C’était le moment de concourir.
« Notre quotidien est dur, prenant, mais tellement magique : le travail avec le vivant, dans un si beau cadre », s’exclame le salarié agricole. « Notre mission nourricière, le contact avec les gens », ajoute Gabrielle qui exhorte à rester optimiste en toute situation pour « apprivoiser » les inconvénients de la profession, comme la dépendance à la météo par exemple. Si cette participation est la première pour la future agricultrice, elle a hésité plusieurs fois à concourir. « Là, c’était le moment, avec mes quelques années d’expérience et mon installation toute proche. L’élection peut me donner un coup de pouce, m’ouvrir des portes. »
« Le soutien du grand public fait chaud au cœur »
Même chose ou presque pour Matthieu. Il en est à son deuxième essai, mais était plus prêt, mieux préparé, suffisamment en amont. C’est sans doute ce qui a fait la différence auprès des votants et du jury. Miss et Mister agri sont surpris et ravis du nombre de votes recueillis et des commentaires bienveillants qu’ils ont reçus, tant de leur entourage local que de gens inconnus de toute la France. Ce soutien au concours, aux candidats, aux jeunes qui désirent travailler dans l’agriculture, aux exploitants en général et aux difficultés auxquelles ils sont confrontés, de plus en plus prégnant au fil des années d’après les organisatrices, Gabrielle et Matthieu l’ont eux aussi perçu.

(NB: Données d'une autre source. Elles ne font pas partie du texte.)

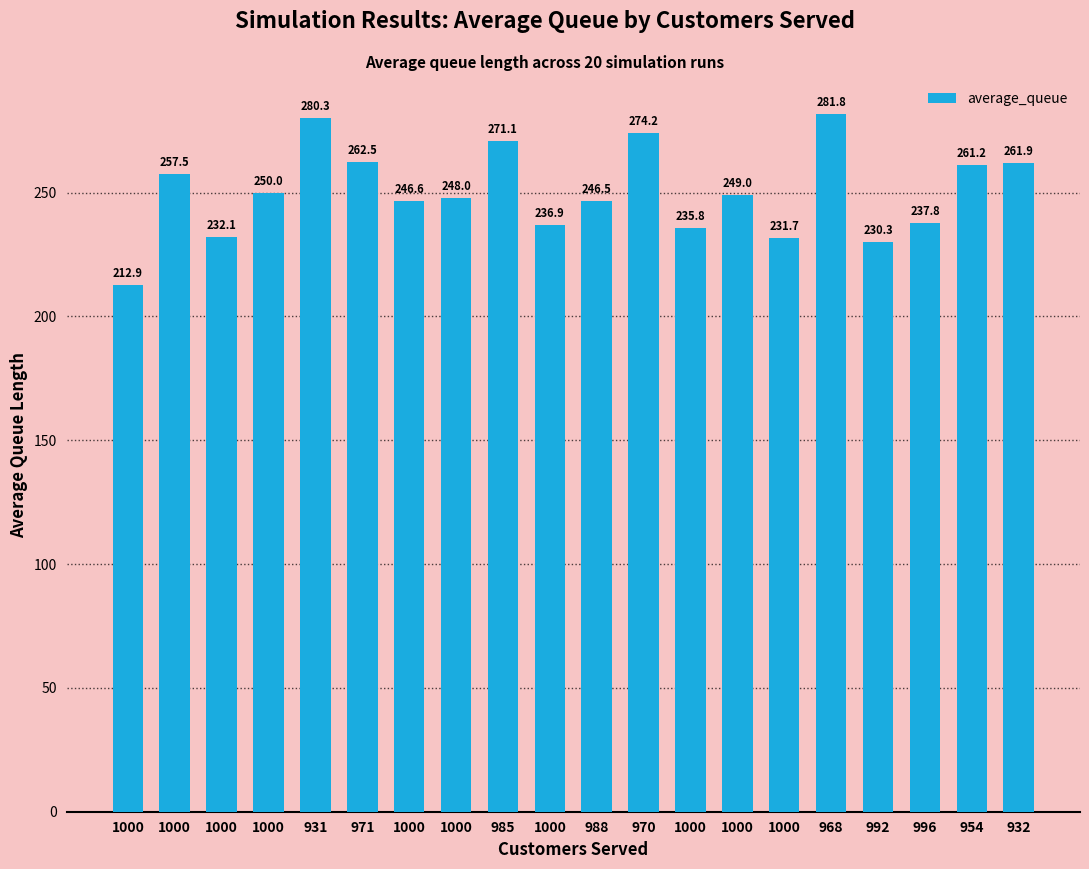

Is it true that the value at 996 is 97.4?

False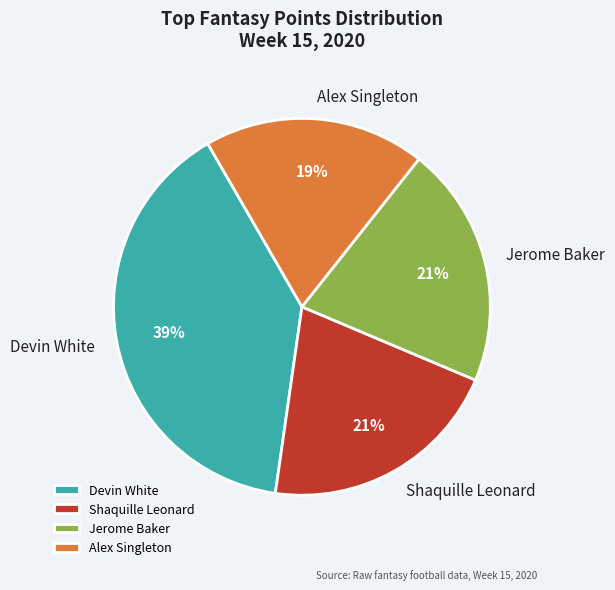

Is Devin White the majority of the pie?

No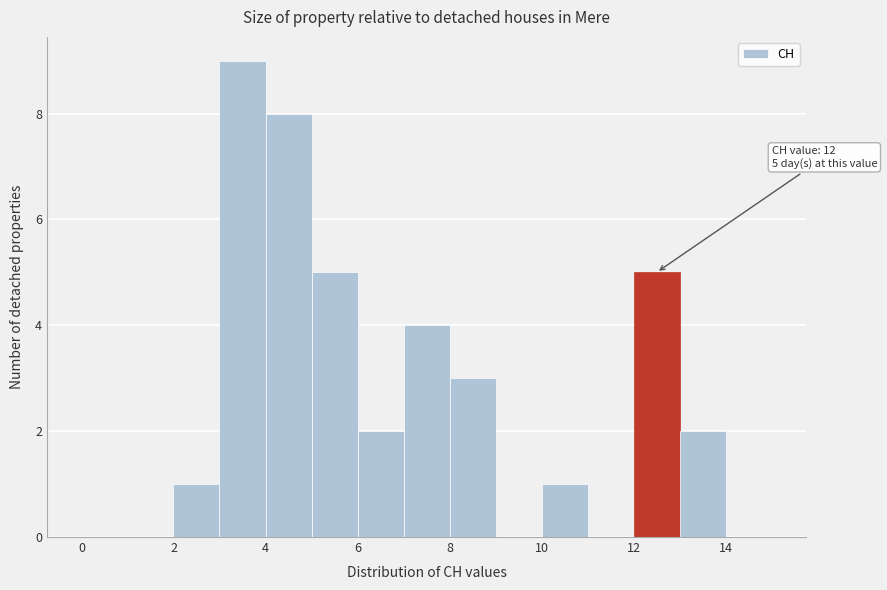

Over which range of the x-axis is the bar tallest?

3 to 4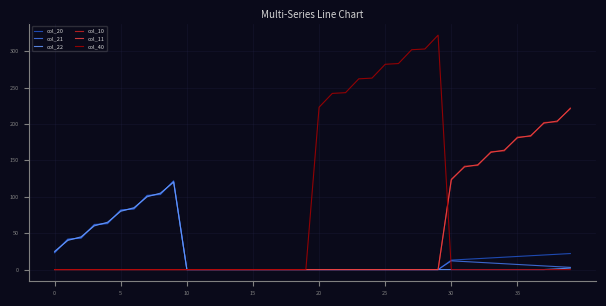

Which series ends up on top after the final intersection of col_10 and col_40?

col_10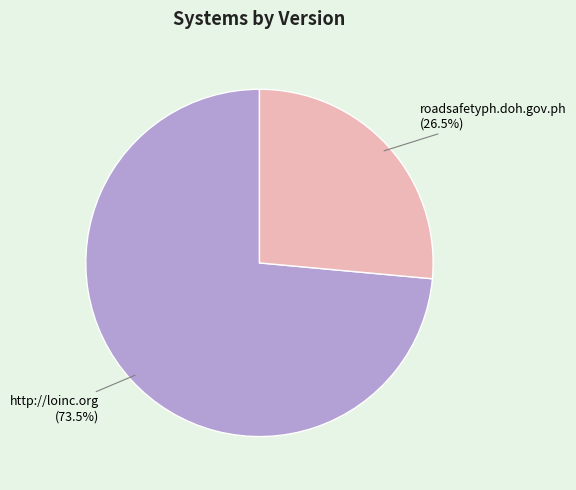

Does any single category account for the majority?

Yes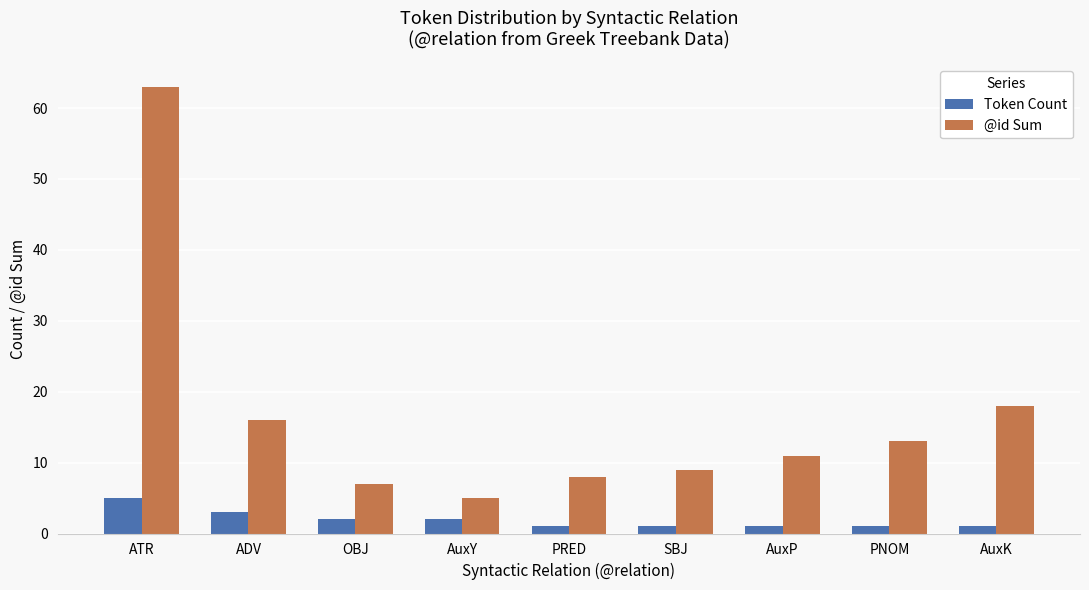

What is the difference between the second highest and minimum values in the Token Count series?

2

De plus, « sur la page Facebook Elections Miss et Mister France Agricole, nous partageons tous les mêmes valeurs, avec autant d’implication, cela fait chaud au cœur ». Globalement, ils sont confiants sur l’avenir du secteur, à condition de « se donner les moyens pour que la conjoncture s’améliore », appuie Mister agri 2025. Ils encouragent ceux qui s’y destinent à « rester déterminés et ne jamais baisser les bras pour concrétiser leur rêve, vivre leur passion ».
Une femme sur un tracteur : comment être encore surpris ?
Mais il faut être « courageux, patient, persévérant, rigoureux, sociable, débrouillard, désireux d’apprendre et s’adapter en permanence en fonction des résultats obtenus », préviennent-ils. Quant à la place des agricultrices, valorisée au travers de cette élection, ce n’est plus un sujet pour l’un comme pour l’autre. « Comment être encore surpris, au 21e siècle, de voir une femme sur un tracteur ? », s’interroge Matthieu qui appelle à « leur donner leur chance, les écouter, les mettre en valeur ». « Si la ferme existe depuis 12 générations, c’est aussi grâce aux exploitantes. Elles l’ont faite perdurer au même titre que les hommes, notamment pendant les guerres », complète Gabrielle.